■ Exercises:
1. Retype the stretch of the stadium passage from "The original design" through "from the field.", keeping every word and mark unchanged.
2. In the stadium passage, who inaugurated the stadium on 14 May 1933?
3. Carry on the stadium passage from its final sentence.

■ Text segment:
__________________________________________________

The stadium was originally named after Benito Mussolini, and was built to host the Littoriali Games of the fascist year XI, held in 1933 and the World Student Games in the same year.

The Municipal Administration, to shorten the construction time, announced a competition and divided the work among three companies: the stadium (stands, bleachers, and internal works) was entrusted to Saverio Parisi of Rome (and designed by the architect Raffaello Fagnoni and engineers Enrico Bianchini and Dagoberto Ortensi); the athletic field, the Tower of Marathon, and the ticket offices to Eng. Vannacci and Lucherini (project architect Brenno Del Giudice, Prof. Colonnetti and Eng. Vannacci), and the indoor pool to the Eng. E. Faletti Company (project architect Bonicelli and Eng. Villanova). The Eng. Guido De Bernardi Company undertook the preparation of fields and slopes.

Work began in September 1932. The stadium was inaugurated on 14 May 1933 by the Secretary of the National Fascist Party, Achille Starace, at the beginning of the Littoriali. The first soccer match played in the new stadium was between Juventus and Hungary's Újpest FC (6–2), the return leg of the quarter-finals of the Central European Cup, on 29 June 1933.

===Stadio Mussolini during the 1930s===

The original design stage consisted of an ellipsoid ring whose major perimeter was about 640 metres. The base consisted of a tier of white granite, on which a red plaster plinth rested. The 45 degree sloped stands were formed of the same material, delimiting three glass strips for the lighting of the interior, and crowned by a white parapet. Large windows overlooked the field, bounded by concrete pillars that supported the terminal cantilever, which protruded by more than three meters with an inclination of 45 degrees. Access to the interior were made through 27 openings, the main of which led to the grandstand, equipped with a weatherproof roof. The parterre was partly covered by cantilevered terraces that projected over it and was slightly raised in the farthest part from the field.

__________________________________________________

■ Data provided:
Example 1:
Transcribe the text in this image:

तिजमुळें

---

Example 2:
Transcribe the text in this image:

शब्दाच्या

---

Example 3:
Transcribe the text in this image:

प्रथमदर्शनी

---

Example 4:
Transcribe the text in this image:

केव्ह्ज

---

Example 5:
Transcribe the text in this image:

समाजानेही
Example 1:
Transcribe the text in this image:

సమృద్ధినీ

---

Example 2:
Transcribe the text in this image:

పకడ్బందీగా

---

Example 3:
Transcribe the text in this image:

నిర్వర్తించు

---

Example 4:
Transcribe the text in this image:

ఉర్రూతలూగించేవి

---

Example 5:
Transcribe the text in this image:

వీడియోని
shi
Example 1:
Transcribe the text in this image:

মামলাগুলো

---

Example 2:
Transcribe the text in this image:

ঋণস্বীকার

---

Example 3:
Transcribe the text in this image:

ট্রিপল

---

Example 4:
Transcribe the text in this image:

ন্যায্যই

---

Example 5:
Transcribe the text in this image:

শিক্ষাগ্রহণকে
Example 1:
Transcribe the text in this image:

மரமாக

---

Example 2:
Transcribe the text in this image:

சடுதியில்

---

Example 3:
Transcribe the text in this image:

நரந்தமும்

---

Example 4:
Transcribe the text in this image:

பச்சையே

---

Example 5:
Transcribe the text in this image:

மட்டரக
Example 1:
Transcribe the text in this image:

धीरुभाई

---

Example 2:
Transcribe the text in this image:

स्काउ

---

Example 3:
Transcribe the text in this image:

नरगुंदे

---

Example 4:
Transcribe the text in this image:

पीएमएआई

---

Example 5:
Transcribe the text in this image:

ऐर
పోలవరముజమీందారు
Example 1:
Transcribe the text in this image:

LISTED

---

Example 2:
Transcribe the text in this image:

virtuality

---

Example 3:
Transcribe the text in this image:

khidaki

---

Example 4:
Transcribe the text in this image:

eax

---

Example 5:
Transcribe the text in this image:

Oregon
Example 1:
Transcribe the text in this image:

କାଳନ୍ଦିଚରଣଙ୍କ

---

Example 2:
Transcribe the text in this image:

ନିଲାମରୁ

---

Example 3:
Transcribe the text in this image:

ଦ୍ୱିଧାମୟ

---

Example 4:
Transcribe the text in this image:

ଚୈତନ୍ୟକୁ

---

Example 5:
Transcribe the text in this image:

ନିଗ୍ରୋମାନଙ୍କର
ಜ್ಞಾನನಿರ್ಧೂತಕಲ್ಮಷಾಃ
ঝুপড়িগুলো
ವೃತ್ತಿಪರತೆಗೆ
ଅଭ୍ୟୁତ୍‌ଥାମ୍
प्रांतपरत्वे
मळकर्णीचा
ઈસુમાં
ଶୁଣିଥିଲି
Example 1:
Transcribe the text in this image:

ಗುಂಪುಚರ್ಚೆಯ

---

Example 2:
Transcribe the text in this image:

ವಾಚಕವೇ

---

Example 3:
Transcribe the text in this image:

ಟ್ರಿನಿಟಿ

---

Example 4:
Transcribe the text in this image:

__________________________________________________

■ Answers for the exercise:
1.
The original design stage consisted of an ellipsoid ring whose major perimeter was about 640 metres. The base consisted of a tier of white granite, on which a red plaster plinth rested. The 45 degree sloped stands were formed of the same material, delimiting three glass strips for the lighting of the interior, and crowned by a white parapet. Large windows overlooked the field, bounded by concrete pillars that supported the terminal cantilever, which protruded by more than three meters with an inclination of 45 degrees. Access to the interior were made through 27 openings, the main of which led to the grandstand, equipped with a weatherproof roof. The parterre was partly covered by cantilevered terraces that projected over it and was slightly raised in the farthest part from the field.

2. Achille Starace, Secretary of the National Fascist Party.

3.
The playing field measures 70 x 105 metres, surrounded by an athletics track with six lanes, and pits for the shot put and discus, track for the long jump and the top corner. Initially, the curves of the athletics track were designed with three centres. After protests from the national executive Massimo Cartasegna (who had participated as an athlete in the 1908 Summer Olympics), they were redesigned to a single centre. The result, however, was that the track had an abnormal length of 446.38 metres.

===The post-war municipal stadium===
After the stadium's inauguration it hosted several matches of the 1934 FIFA World Cup, held in Italy. In the 1934–35 season, the Stadio Olimpico di Torino began to host matches for the League Cup.

From the late 1950s, until the 1989–90 season, the stadium hosted the home games of both Turin teams in the Italian championship. The stadium was then abandoned in favor of the Stadio delle Alpi, built for the 1990 FIFA World Cup. Between 1935 and 1986, Juventus were Italian champions 16 times (including five consecutive titles between 1931 and 1935), and won the Coppa Italia seven times, several international titles, and one UEFA Cup (1976). For their part, between 1935 and 1976, Torino were six-time Italian champions (also with five consecutive titles, between 1945 and 1949), and won four Italian Cups in the stadium.

From 1938 until the late 1950s, the stadium also housed the headquarters of the provisional Automobile Museum (opened in 1939).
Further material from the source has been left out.